> **TASK 1**: The forum thread about buying AIB shares names several share-dealing providers or services, other than AIB, that replies suggest for buying or trading shares. List all of them.

# Buying AIB shares



## thespecialon (20 Jan 2009)

Hi, 

I am looking to buy 500 eur worth of AIB shares.Can I just go into an AIB branch and buy these? Do I pay a commission on buying and selling these?
IF in a few motnhs I want to sell them, how do I go about it then?

Rgds,

T


----------



## barryl (20 Jan 2009)

You need to open an account with a stockbroker,phone trades are 100e for 500e trade or 25e online with davy


----------



## 8till8 (20 Jan 2009)

OP: not many banks still offer over-the-counter share dealing service, and you'd probably need to be a customer to avoid the whole money-laundering identification procedure.
Sharewatch offer a once-off share purchase service


----------



## TomOC (20 Jan 2009)

I think NIB online share account has one of the lowest commisions for buying and selling shares.


----------



## Brendan Burgess (20 Jan 2009)

Folks 

Please remember the Posting Guidelines. We do not allow discussion of the price of shares. I have had to delete posts from this thread.

Answer the question asked, or stay quiet.


----------



## Michael (20 Jan 2009)

Don't use a Broker. Open a Worldspreads account. It is much cheaper/better better when trading in small amounts.


----------



## eldra (20 Jan 2009)

I trade with a company called www.odlsecurities.com based in the UK and find them very good. ODL are a Online Discount Broker with 

Flat fees. All round low cost
They trade all markets
They accept Euros
No set up Fees
No on going charges other than the cost of Buying and Selling
They give you Interest on monies in your account.. I think- 1.5% below Libor rate
ODL are over in Dublin to promote their business and are holding an Open invitation Free Workshop in Stillorgan Park Hotel at 6.30pm on the 11th of Feb. I attended their last Workshop. They go through their trading platform, how to trade online, the costs and the products they have on offer plus a Q & A. Might be worth a look. Whoever you trade with, keep your costs low and ask the right questions to suit your needs. There is no harm having a couple of accounts open with different brokers. The majority of Irish people only ask one question before opening a Trading Account 'What commission do you charge' and ignore the ongoing charges, F/X charges, do they give you interest on your account, do they trade all markets etc...


----------



## WaterSprite (20 Jan 2009)

thespecialon said:


> Hi,
> 
> I am looking to buy 500 eur worth of AIB shares.Can I just go into an AIB branch and buy these? Do I pay a commission on buying and selling these?
> IF in a few motnhs I want to sell them, how do I go about it then?
> ...



I believe you can buy bank shares in the bank itself.  Yes, if you will pay commission when you buy.  When you sell,  you could also sell through a bank branch.  Yes, you will pay a commission when you sell.  See previous thread here.  Boards.ie thread on same topic here.  Just call into a branch and ask is the best thing.


----------



## thespecialon (21 Jan 2009)

Thanks guys,

Brought the shares at an AIB branch yesterday..No fuss just go up to counter and ask..Their commission is 100Eur min on either buying or selling or 1% of value whichever is greater.

T


----------



## demoivre (21 Jan 2009)

thespecialon said:


> Thanks guys,
> 
> Brought the shares at an AIB branch yesterday..No fuss just go up to counter and ask..Their commission is 100Eur min on either buying or selling or 1% of value whichever is greater.
> 
> T



So on €500 worth of shares bought through AIB you pay €200 in commission and €5 stamp duty for the round trip ie buy and sell. You will need about a 40% rise in the value of the share to cover the outlay !!! No offence but you need to rethink your strategy fairly sharpish.


----------



## jimbobman (21 Jan 2009)

100 euro . are you mad.


----------



## Chocks away (21 Jan 2009)

Well, are you or not?


----------

Data records:

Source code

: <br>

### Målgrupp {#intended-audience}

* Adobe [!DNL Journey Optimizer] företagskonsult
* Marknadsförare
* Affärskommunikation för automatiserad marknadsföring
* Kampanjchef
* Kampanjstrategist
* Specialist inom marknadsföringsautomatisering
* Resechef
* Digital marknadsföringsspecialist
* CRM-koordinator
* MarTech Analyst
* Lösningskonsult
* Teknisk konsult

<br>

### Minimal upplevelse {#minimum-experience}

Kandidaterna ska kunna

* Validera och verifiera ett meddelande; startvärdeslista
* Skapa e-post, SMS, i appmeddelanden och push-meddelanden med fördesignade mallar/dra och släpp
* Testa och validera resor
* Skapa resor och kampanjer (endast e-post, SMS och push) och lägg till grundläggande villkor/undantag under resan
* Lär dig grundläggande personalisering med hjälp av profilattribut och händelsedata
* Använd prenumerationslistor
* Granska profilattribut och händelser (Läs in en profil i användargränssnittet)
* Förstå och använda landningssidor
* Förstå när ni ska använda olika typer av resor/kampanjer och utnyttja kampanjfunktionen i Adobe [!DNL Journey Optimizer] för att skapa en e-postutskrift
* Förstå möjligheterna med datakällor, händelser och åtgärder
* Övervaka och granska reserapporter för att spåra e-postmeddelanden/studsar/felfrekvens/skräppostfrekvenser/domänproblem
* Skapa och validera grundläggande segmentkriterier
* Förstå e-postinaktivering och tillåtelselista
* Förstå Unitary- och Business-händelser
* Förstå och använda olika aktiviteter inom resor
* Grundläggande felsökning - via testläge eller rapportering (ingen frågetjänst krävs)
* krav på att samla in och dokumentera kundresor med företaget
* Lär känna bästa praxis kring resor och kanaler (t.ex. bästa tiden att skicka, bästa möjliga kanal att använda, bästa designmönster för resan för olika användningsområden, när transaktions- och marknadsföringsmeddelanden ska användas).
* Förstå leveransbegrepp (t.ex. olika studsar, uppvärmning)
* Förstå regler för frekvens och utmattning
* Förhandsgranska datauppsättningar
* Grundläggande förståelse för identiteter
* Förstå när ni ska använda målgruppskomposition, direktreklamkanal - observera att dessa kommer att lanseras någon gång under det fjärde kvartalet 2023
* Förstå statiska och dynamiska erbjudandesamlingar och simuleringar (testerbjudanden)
* * *
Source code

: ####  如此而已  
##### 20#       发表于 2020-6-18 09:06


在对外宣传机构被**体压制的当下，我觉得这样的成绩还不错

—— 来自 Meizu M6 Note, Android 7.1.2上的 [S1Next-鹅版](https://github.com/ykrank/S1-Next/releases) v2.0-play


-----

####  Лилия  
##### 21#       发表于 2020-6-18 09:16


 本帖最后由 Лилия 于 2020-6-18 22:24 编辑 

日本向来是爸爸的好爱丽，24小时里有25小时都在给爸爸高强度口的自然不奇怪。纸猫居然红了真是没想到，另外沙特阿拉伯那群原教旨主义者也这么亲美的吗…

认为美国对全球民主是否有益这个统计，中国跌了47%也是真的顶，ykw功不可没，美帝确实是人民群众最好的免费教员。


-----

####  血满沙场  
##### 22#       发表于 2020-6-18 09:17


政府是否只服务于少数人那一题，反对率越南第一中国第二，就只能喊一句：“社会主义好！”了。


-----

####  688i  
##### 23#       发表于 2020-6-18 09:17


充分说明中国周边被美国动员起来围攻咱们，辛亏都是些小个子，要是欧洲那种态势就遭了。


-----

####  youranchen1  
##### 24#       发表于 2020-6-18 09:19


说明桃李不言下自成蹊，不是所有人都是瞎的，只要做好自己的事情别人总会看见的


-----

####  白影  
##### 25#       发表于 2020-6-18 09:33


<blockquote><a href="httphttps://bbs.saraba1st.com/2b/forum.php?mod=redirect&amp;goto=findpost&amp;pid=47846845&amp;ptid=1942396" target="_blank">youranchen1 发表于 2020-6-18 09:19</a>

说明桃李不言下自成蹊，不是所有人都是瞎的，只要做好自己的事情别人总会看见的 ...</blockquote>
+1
* * *
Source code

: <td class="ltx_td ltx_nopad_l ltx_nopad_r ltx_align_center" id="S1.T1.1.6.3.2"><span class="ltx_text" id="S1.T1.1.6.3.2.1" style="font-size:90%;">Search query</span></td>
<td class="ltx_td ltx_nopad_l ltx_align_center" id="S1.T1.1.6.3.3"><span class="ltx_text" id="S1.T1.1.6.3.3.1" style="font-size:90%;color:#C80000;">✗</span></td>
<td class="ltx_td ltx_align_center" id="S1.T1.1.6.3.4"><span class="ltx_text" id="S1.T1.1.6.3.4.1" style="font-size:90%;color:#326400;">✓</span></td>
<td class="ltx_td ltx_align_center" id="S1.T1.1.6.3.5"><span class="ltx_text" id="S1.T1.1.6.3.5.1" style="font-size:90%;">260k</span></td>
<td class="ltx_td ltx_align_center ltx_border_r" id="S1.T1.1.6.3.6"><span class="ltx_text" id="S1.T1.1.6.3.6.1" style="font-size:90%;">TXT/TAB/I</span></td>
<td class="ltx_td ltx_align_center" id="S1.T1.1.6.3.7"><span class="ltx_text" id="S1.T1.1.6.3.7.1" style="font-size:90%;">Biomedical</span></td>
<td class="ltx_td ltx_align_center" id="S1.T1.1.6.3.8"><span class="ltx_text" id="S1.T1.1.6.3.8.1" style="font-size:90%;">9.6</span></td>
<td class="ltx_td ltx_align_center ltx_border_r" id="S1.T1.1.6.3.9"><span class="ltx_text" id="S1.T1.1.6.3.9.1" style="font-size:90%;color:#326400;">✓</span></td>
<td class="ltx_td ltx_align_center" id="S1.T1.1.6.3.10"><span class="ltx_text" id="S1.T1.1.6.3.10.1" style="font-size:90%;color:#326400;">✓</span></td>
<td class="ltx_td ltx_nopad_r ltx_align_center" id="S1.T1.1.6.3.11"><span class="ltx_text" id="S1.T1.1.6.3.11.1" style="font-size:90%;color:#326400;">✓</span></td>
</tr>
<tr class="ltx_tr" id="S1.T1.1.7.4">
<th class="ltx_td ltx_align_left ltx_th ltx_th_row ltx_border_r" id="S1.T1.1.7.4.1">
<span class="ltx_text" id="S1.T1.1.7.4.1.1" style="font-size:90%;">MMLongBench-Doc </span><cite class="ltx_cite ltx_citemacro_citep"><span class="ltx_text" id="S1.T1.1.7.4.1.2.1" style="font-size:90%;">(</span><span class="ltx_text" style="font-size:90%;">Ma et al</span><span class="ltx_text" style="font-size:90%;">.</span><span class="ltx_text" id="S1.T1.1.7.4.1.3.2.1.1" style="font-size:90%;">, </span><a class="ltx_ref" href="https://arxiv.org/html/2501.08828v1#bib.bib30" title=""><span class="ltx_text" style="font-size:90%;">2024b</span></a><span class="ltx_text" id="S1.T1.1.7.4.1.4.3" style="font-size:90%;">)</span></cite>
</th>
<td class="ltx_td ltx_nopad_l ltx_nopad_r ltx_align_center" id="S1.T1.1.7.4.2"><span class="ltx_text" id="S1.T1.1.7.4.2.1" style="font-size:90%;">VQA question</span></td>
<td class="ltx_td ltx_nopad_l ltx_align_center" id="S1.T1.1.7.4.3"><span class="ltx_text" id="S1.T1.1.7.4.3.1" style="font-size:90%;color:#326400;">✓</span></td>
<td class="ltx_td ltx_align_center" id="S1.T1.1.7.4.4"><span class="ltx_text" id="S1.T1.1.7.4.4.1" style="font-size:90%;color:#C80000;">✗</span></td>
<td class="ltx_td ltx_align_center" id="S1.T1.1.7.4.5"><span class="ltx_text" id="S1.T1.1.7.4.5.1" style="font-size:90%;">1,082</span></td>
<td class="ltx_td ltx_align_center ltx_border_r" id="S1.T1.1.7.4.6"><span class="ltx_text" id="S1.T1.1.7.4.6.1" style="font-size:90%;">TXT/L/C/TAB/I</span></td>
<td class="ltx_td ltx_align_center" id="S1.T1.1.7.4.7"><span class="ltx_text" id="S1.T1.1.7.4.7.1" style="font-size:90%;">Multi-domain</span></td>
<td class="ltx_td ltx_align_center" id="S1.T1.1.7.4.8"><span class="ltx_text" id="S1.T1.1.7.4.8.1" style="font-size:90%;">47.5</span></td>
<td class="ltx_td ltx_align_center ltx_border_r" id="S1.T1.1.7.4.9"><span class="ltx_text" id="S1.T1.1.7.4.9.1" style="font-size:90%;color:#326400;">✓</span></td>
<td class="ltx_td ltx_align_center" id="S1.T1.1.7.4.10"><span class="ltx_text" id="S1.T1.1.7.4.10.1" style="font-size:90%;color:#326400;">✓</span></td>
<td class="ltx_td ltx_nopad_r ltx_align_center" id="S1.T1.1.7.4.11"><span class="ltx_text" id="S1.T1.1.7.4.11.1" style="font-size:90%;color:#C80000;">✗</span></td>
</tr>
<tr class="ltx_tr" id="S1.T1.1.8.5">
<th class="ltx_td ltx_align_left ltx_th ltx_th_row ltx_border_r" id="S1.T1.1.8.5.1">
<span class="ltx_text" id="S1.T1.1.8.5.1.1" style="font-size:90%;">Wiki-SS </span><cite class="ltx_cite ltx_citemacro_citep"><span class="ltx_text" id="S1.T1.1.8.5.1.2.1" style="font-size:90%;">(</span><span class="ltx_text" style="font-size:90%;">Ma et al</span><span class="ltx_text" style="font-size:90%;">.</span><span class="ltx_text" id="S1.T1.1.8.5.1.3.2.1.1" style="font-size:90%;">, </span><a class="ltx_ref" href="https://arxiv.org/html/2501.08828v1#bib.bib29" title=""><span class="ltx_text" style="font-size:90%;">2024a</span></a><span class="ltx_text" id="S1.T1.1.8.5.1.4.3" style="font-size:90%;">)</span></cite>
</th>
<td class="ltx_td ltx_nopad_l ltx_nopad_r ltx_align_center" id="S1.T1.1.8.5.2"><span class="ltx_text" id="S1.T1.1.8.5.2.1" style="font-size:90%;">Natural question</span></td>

> **TASK 2**: In the listing, begin at the line that contains "Journey Optimizer] företagskonsult" and stop after the line that contains "Kandidaterna ska kunna". Render those lines as a numbered list, leaving out any blank lines.

> **PROBLEM SOLUTION 1**:
- Davy
- Sharewatch
- NIB online share account
- Worldspreads
- ODL Securities (www.odlsecurities.com)

> **PROBLEM SOLUTION 2**:
1. * Adobe [!DNL Journey Optimizer] företagskonsult
2. * Marknadsförare
3. * Affärskommunikation för automatiserad marknadsföring
4. * Kampanjchef
5. * Kampanjstrategist
6. * Specialist inom marknadsföringsautomatisering
7. * Resechef
8. * Digital marknadsföringsspecialist
9. * CRM-koordinator
10. * MarTech Analyst
11. * Lösningskonsult
12. * Teknisk konsult
13. <br>
14. ### Minimal upplevelse {#minimum-experience}
15. Kandidaterna ska kunna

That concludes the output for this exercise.